Yine Anayasamızın "Duruşmaların açık ve kararların gerekçeli olması" başlıklı 141 inci maddesinin üçüncü fıkrasında; "Bütün mahkemelerin her türlü kararları gerekçeli olarak yazılır." hükmüne yer verilmiştir.
Buna göre, gerekçe, hükümle çelişik olamaz.
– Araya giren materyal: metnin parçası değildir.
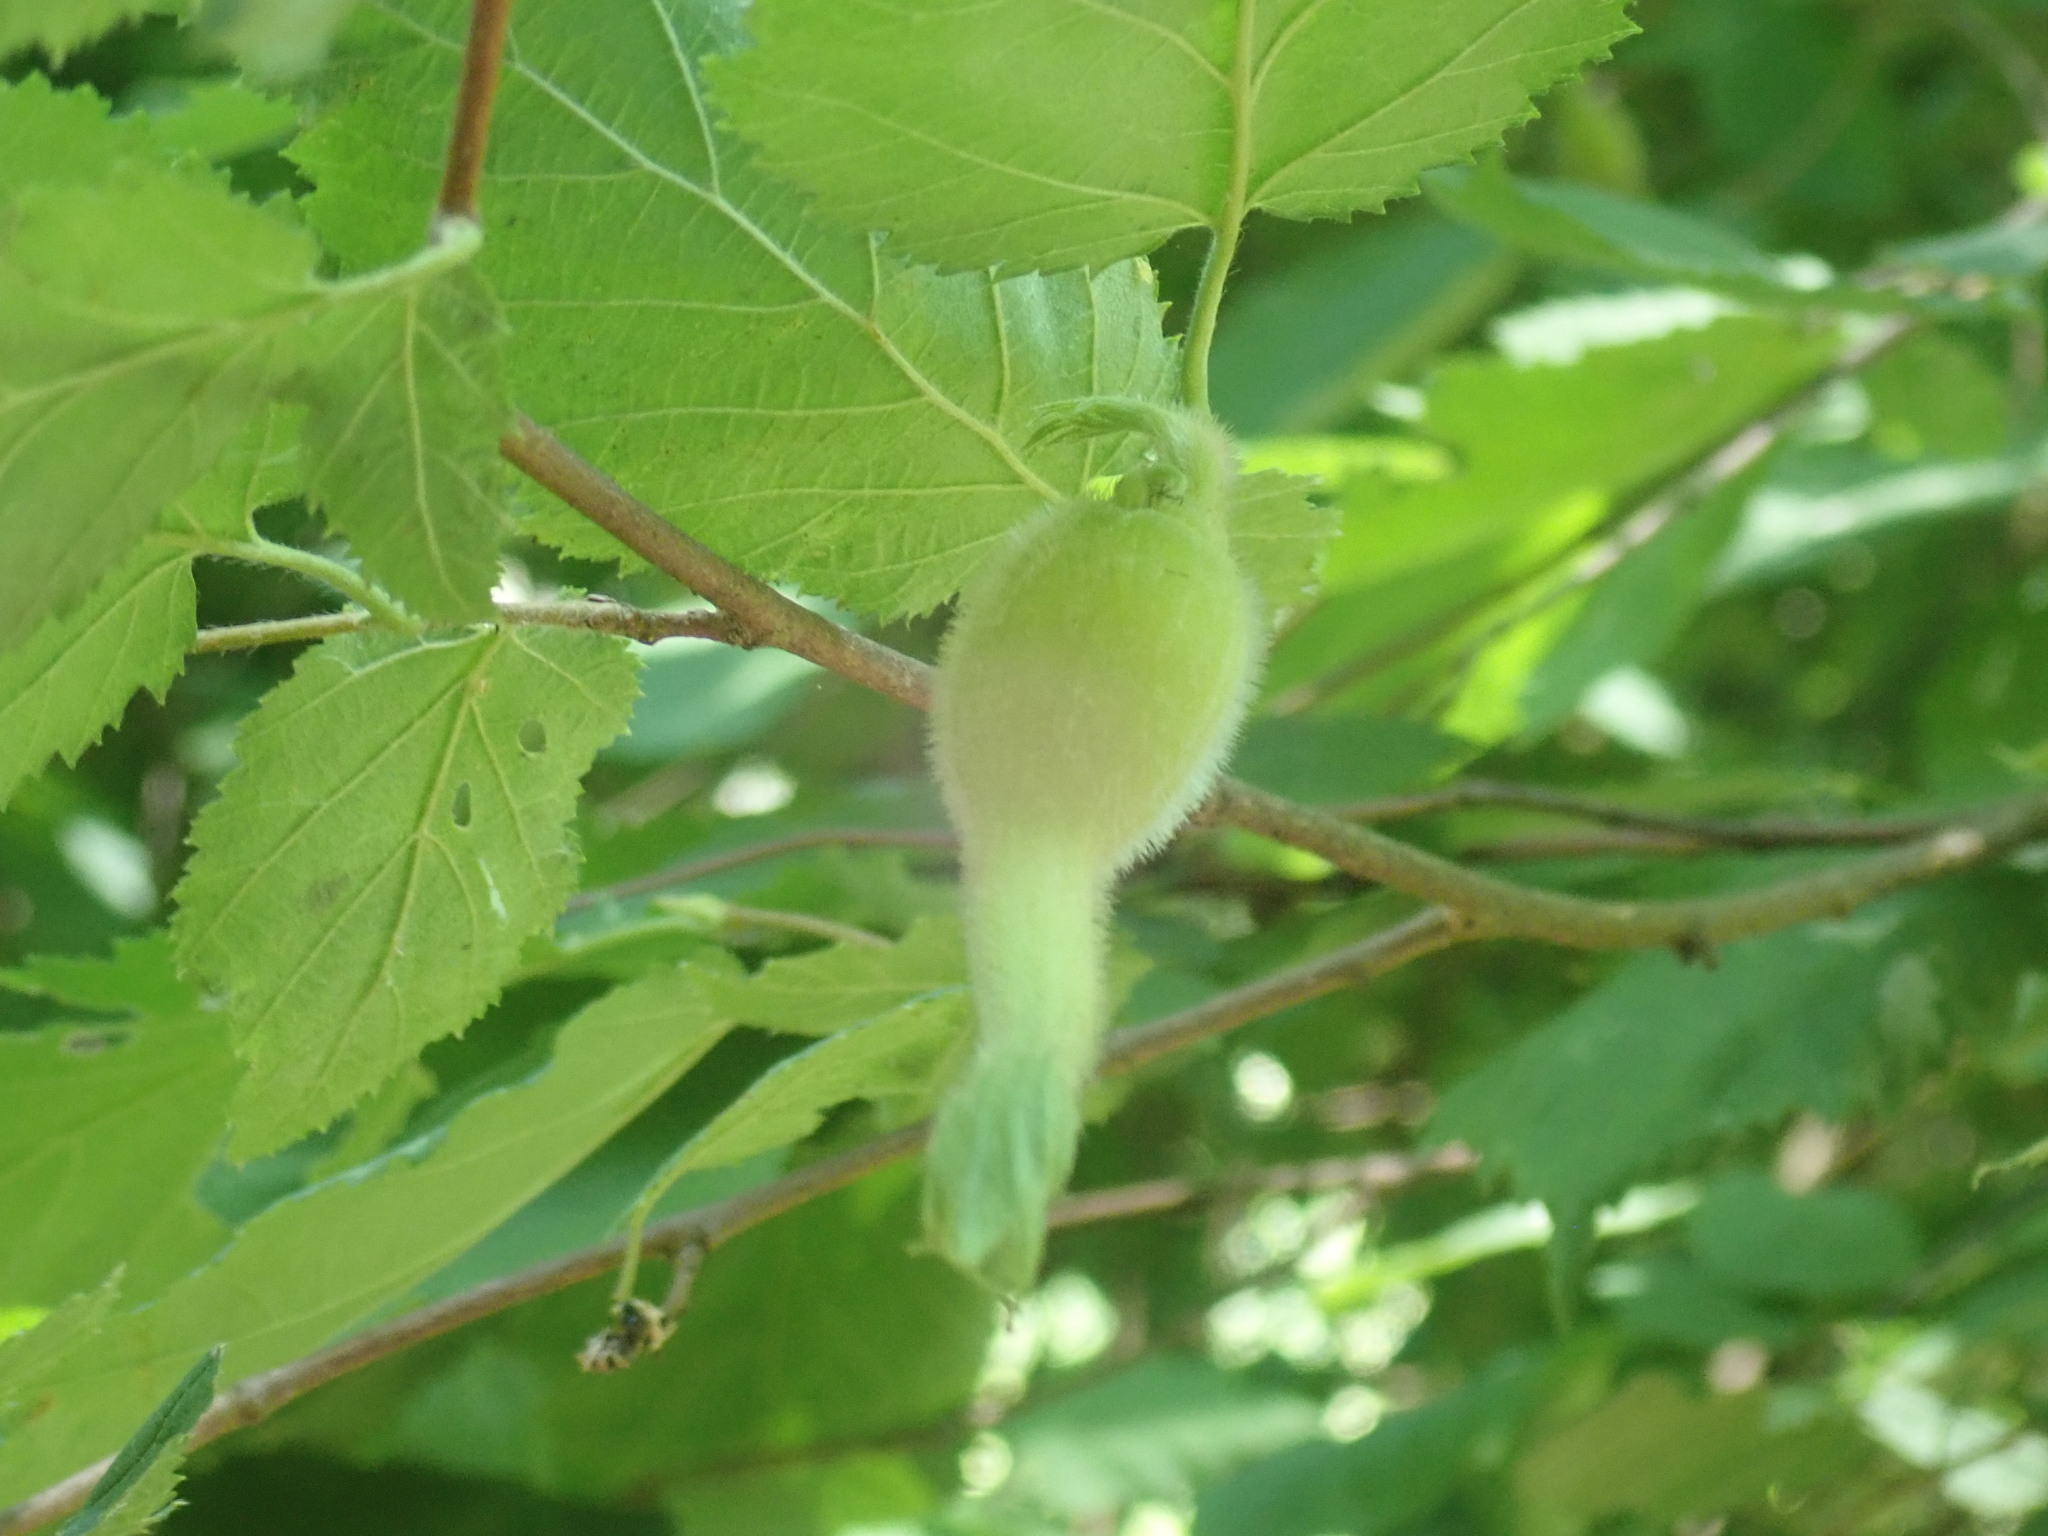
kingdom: Plantae
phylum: Tracheophyta
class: Magnoliopsida
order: Fagales
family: Betulaceae
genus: Corylus
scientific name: Corylus cornuta
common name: Beaked hazel
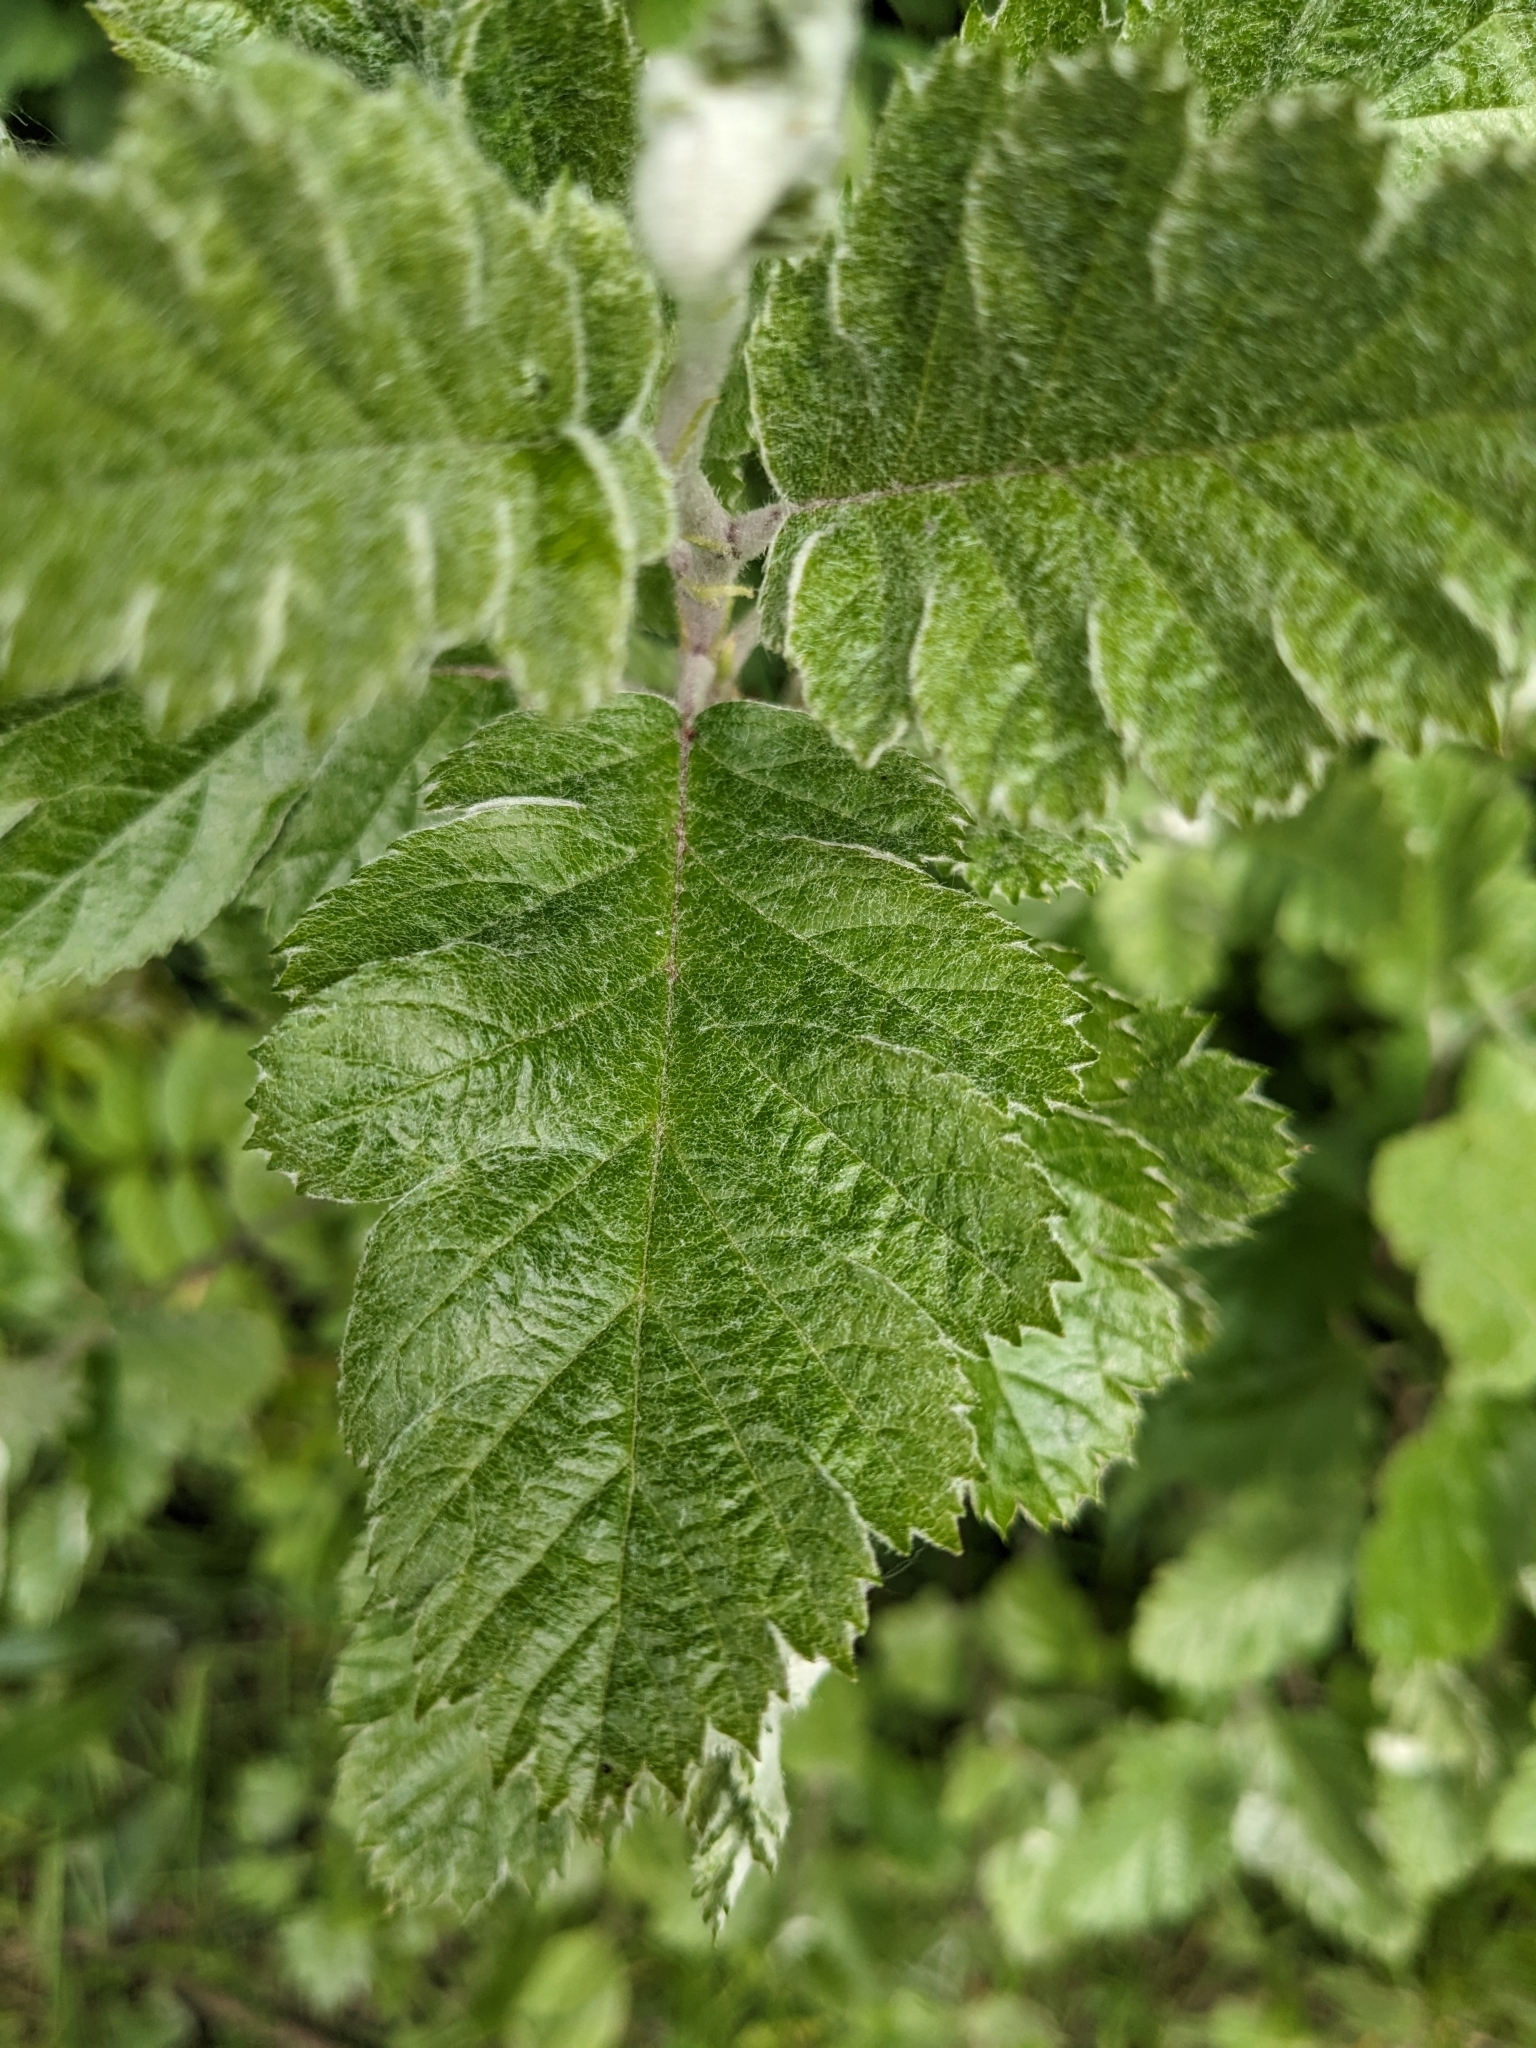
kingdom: Plantae
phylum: Tracheophyta
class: Magnoliopsida
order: Rosales
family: Rosaceae
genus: Scandosorbus
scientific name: Scandosorbus intermedia
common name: Swedish whitebeam
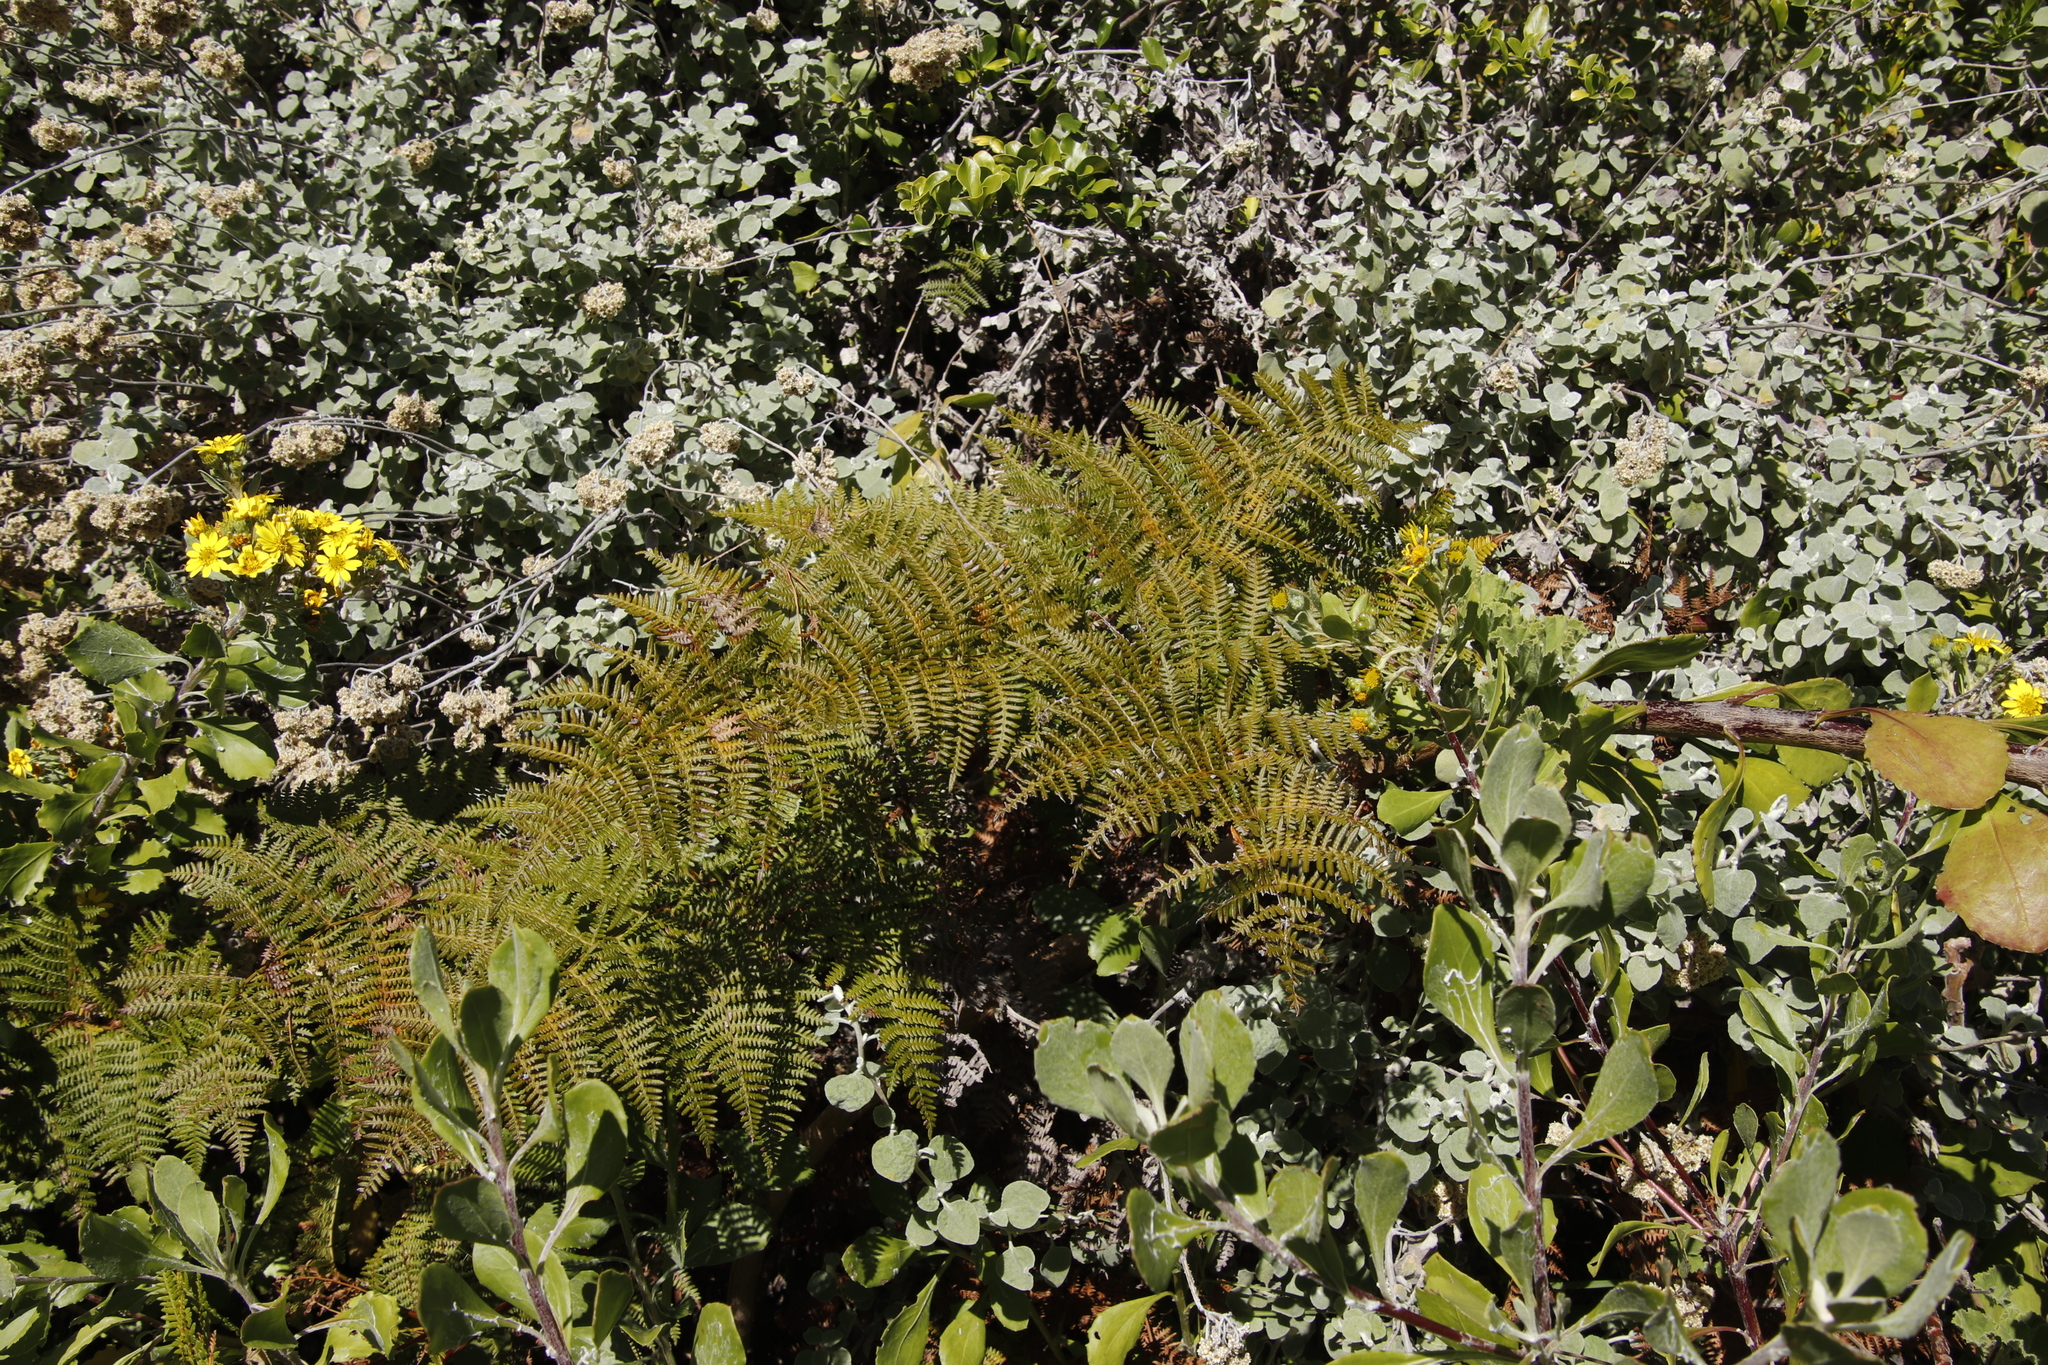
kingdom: Plantae
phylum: Tracheophyta
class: Polypodiopsida
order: Polypodiales
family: Dennstaedtiaceae
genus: Pteridium
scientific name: Pteridium aquilinum
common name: Bracken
Aksinin kabulü, mahkemelere güveni sarsacağı gibi Anayasa ve kanunlarda yer alan açık kurallara aykırılık oluşturur.
Yukarıdaki açıklamalar ışığında somut olay değerlendirildiğinde; mahkemece, davacının takip dosyasından davalı tarafa 1.060 TL borcu olduğu yönünde gerekçe oluşturulduğu, hüküm fıkrasında ise, aynı miktarda borcu olmadığına karar verilmek suretiyle, gerekçe ile hüküm arasında çelişki yaratılmış olması usul ve kanuna aykırı olup, bozmayı gerektirmiştir.
2- Bozma nedenine göre, tarafların diğer temyiz itirazlarının incelenmesine şimdilik gerek görülmemiştir.
SONUÇ: Yukarıda birinci bentte açıklanan nedenlerle hükmün HUMK'nın 428 inci maddesi gereğince BOZULMASINA, ikinci bentte açıklanan nedenle tarafların diğer temyiz itirazlarının incelenmesine şimdilik yer olmadığına, peşin alınan temyiz harçlarının istek halinde temyiz edenlere iadesine, 6100 sayılı HMK'nın Geçici Madde 3 atfıyla 1086 sayılı HUMK'nın 440. maddesi gereğince karar düzeltme yolu kapalı olmak üzere, 17/11/2021 tarihinde oy birliği ile karar verildi.